■ AIM OF THE TASK
Type out all the records word for word. Any pictures are to be left out.

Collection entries
—————

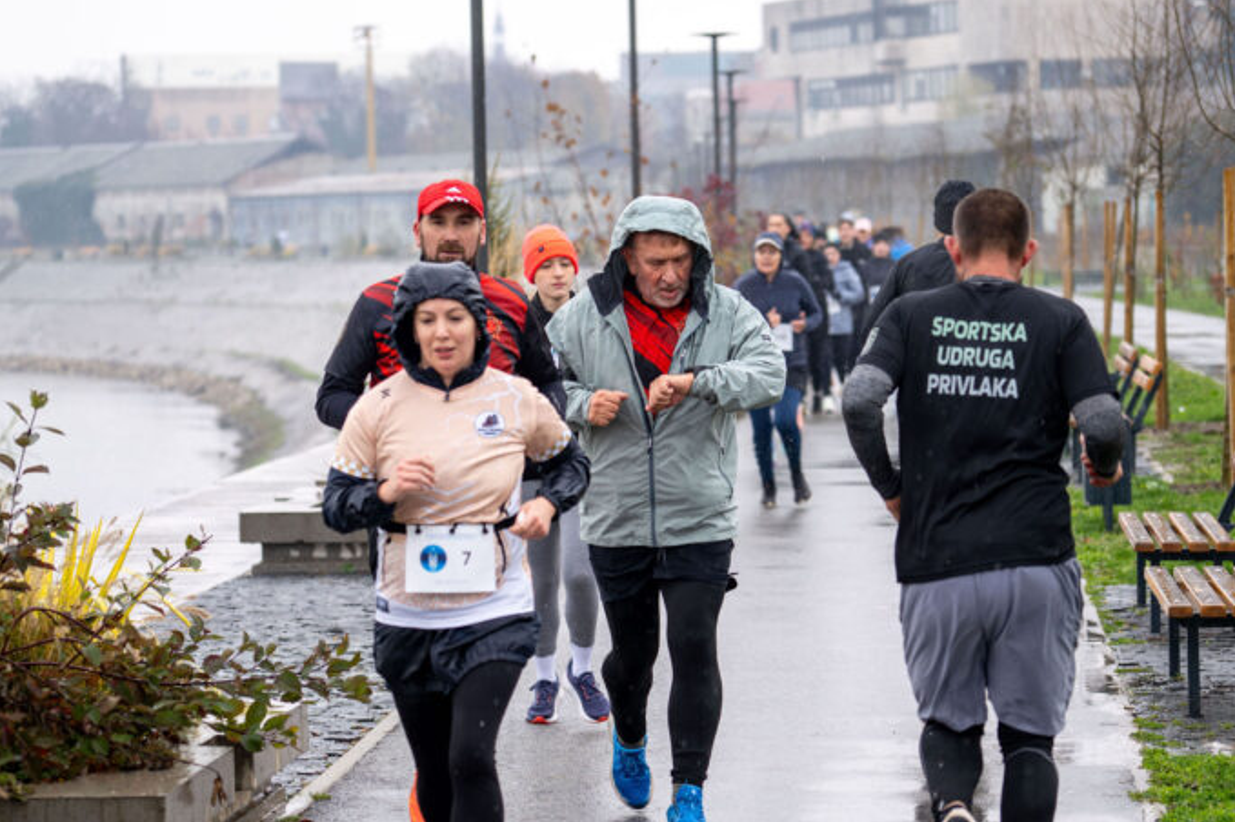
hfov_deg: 14.5
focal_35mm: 142
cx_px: 589
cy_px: 411
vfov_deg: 9.7
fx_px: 4869
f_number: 4
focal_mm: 112
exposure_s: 1/500
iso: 640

—————

■ TASK OUTPUT
hfov_deg: 14.5
focal_35mm: 142
cx_px: 589
cy_px: 411
vfov_deg: 9.7
fx_px: 4869
f_number: 4
focal_mm: 112
exposure_s: 1/500
iso: 640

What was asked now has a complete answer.